## [Provided passage]
◆ ◆ ◆

Wednesday, January 13, 2010
Dr. Atul Gawande is one of the best physician writers of this decade. A Cancer Surgeon at Harvard Medical School, he also writes for The New Yorker and has written two best selling books, Complications and Better. Now he is on the speaking tour for his new book, The Checklist Manifesto: How to Get Things Right, and I heard him speak last night. This guy is a great speaker and he makes his case clearly and with anecdotal stories that bring it home to the listener.
Gawande knows that medicine has become so complex that there are thousands of tiny steps and decisions that come together to create a good patient outcome. There are also a thousand ways things can go wrong.
I think of the knee surgery I just had. If one nurse or physical therapist didn't wash their hands before they touched me, I could have gotten an infection that would destroy the surgery. If I didn't get my intraop antibiotic before the incision, that is another way to get infected. If the anticoagulant wasn't ordered, I could have a deep venous thrombosis (a common and known complication). If my dressing was too tight, I could have had a skin ulcer that would delay recovery. All caregivers want to do the right thing...but as Gawande says; "We miss stuff because of the complexity of care".
Gawande and a team of researchers copied the airline industry and brought simple checklists into the operating room to navigate complex procedures. The surgical checklist creates a pre-op "time out" for the surgical team and a way for everyone to communicate verbally the details of the case so they are on the same page. Are antibiotics given? Check! How much blood is expected to be lost? Check! Are there any equipment issues? Check!
It sounds simple but there is significant push back from some surgeons for using a simple checklist. They say it makes no difference. It causes unnecessary delays. It is worthless and just another administrative hassle. Yet institutions that use the checklist show a significant drop in complications and better outcomes for patients.

◆ ◆ ◆

## [Information shown]
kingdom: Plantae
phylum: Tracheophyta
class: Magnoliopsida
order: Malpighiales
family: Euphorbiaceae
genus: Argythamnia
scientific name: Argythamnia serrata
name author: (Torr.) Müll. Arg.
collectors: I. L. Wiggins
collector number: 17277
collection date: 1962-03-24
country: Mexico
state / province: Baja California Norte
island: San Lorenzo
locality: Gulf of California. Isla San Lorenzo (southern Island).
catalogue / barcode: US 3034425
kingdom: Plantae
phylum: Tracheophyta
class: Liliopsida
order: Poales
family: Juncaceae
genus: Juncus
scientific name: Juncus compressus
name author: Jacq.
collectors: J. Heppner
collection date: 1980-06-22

◆ ◆ ◆

## [Exercise tasks]
A) Please transcribe the post about Gawande's checklist talk word for word, starting at "Gawande and a" and ending at "equipment issues? Check!".
B) Condense the paragraph of the post about Gawande's checklist talk that begins "Gawande and a team of researchers" into a short bulleted list that keeps its main facts.
The listing comes from a separate source unrelated to the post about Gawande's checklist talk.

## [Solutions to the tasks]
A)
Gawande and a team of researchers copied the airline industry and brought simple checklists into the operating room to navigate complex procedures. The surgical checklist creates a pre-op "time out" for the surgical team and a way for everyone to communicate verbally the details of the case so they are on the same page. Are antibiotics given? Check! How much blood is expected to be lost? Check! Are there any equipment issues? Check!

B)
- Gawande and a team of researchers copied the airline industry by bringing simple checklists into the operating room for complex procedures.
- The surgical checklist creates a pre-op "time out" for the surgical team.
- Everyone states the case details aloud so the whole team is on the same page.
- Checklist items include whether antibiotics were given, how much blood loss is expected, and whether there are equipment issues.